--- Required action ---
Repeat the material exactly from its first line to the line that includes "Defendant. | : | |". Skip pictures.

--- Data for this task ---
──────

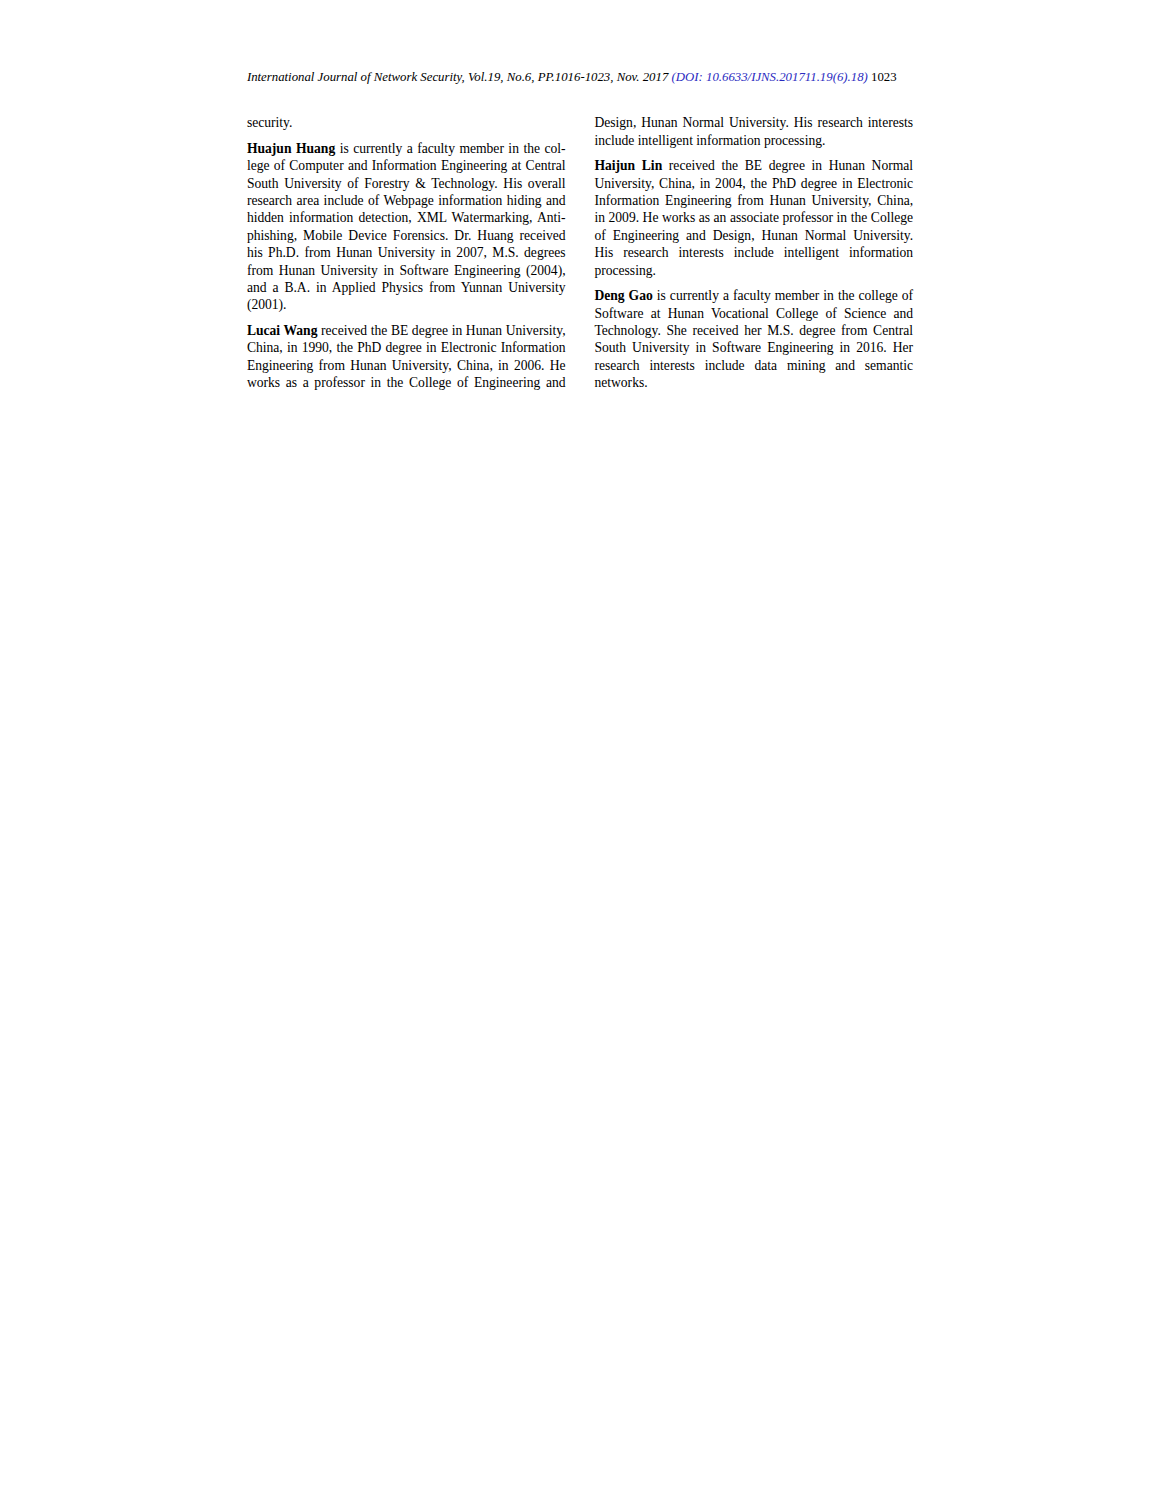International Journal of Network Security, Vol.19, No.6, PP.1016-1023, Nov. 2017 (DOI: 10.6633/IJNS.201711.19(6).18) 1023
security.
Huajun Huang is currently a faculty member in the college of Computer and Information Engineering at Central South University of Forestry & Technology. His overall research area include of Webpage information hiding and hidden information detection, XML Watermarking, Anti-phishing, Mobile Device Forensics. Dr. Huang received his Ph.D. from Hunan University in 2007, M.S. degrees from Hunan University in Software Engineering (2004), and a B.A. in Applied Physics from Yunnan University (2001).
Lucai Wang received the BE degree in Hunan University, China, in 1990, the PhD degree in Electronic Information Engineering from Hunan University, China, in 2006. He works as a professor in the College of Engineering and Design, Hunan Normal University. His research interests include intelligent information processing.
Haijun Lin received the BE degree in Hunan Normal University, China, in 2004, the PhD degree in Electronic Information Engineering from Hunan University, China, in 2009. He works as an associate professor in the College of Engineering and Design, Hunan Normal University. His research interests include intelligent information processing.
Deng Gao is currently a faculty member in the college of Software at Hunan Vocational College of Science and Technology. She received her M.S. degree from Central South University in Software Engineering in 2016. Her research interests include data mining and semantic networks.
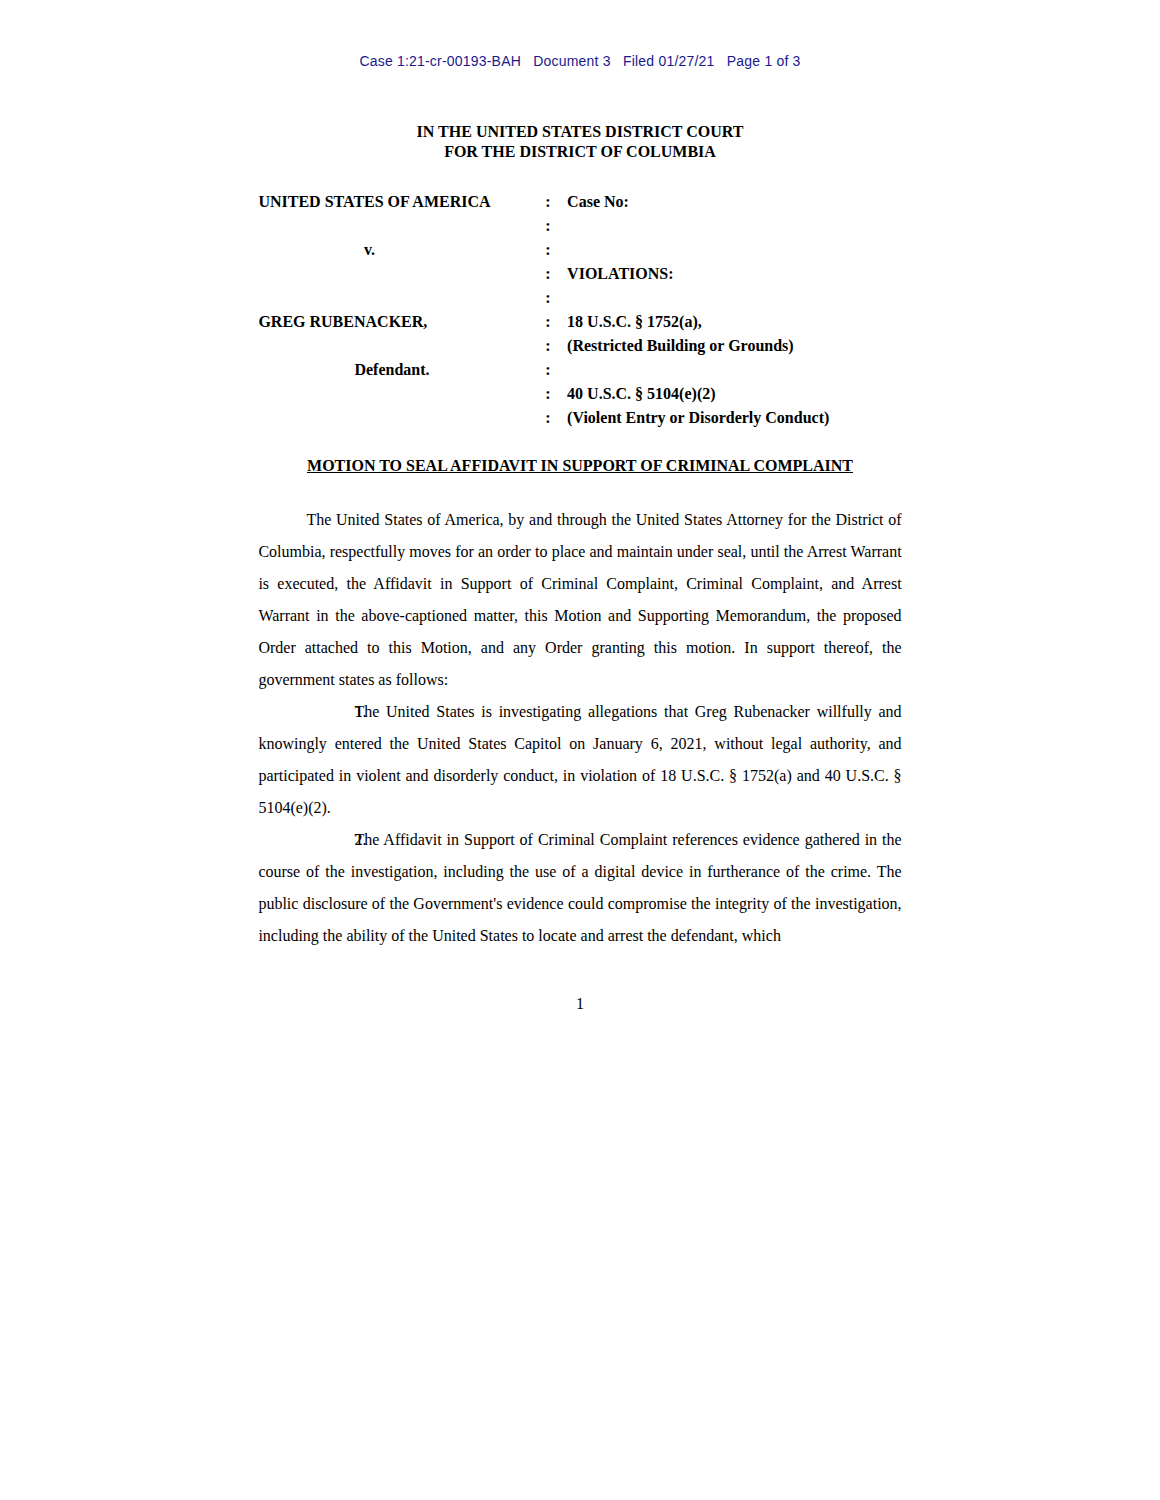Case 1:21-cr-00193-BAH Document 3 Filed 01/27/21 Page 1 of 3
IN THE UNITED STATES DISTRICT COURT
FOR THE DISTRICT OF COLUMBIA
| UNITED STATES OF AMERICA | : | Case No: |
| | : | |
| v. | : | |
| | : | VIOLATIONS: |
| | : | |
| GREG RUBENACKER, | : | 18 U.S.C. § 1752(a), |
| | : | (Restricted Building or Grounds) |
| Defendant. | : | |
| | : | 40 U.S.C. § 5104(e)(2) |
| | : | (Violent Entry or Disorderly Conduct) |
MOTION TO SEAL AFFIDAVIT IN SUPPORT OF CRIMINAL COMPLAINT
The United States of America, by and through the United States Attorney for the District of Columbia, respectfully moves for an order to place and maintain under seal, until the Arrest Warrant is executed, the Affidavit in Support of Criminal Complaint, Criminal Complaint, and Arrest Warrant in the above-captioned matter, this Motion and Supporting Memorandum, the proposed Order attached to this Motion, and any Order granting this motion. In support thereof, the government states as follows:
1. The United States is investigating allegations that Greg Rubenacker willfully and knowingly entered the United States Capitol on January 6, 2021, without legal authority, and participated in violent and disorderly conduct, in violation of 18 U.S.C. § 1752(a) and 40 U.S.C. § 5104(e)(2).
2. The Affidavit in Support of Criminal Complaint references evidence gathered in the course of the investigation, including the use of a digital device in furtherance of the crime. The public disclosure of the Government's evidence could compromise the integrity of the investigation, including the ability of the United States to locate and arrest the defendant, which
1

──────

--- Exercise result ---
International Journal of Network Security, Vol.19, No.6, PP.1016-1023, Nov. 2017 (DOI: 10.6633/IJNS.201711.19(6).18) 1023
security.
Huajun Huang is currently a faculty member in the college of Computer and Information Engineering at Central South University of Forestry & Technology. His overall research area include of Webpage information hiding and hidden information detection, XML Watermarking, Anti-phishing, Mobile Device Forensics. Dr. Huang received his Ph.D. from Hunan University in 2007, M.S. degrees from Hunan University in Software Engineering (2004), and a B.A. in Applied Physics from Yunnan University (2001).
Lucai Wang received the BE degree in Hunan University, China, in 1990, the PhD degree in Electronic Information Engineering from Hunan University, China, in 2006. He works as a professor in the College of Engineering and Design, Hunan Normal University. His research interests include intelligent information processing.
Haijun Lin received the BE degree in Hunan Normal University, China, in 2004, the PhD degree in Electronic Information Engineering from Hunan University, China, in 2009. He works as an associate professor in the College of Engineering and Design, Hunan Normal University. His research interests include intelligent information processing.
Deng Gao is currently a faculty member in the college of Software at Hunan Vocational College of Science and Technology. She received her M.S. degree from Central South University in Software Engineering in 2016. Her research interests include data mining and semantic networks.
Case 1:21-cr-00193-BAH Document 3 Filed 01/27/21 Page 1 of 3
IN THE UNITED STATES DISTRICT COURT
FOR THE DISTRICT OF COLUMBIA
| UNITED STATES OF AMERICA | : | Case No: |
| | : | |
| v. | : | |
| | : | VIOLATIONS: |
| | : | |
| GREG RUBENACKER, | : | 18 U.S.C. § 1752(a), |
| | : | (Restricted Building or Grounds) |
| Defendant. | : | |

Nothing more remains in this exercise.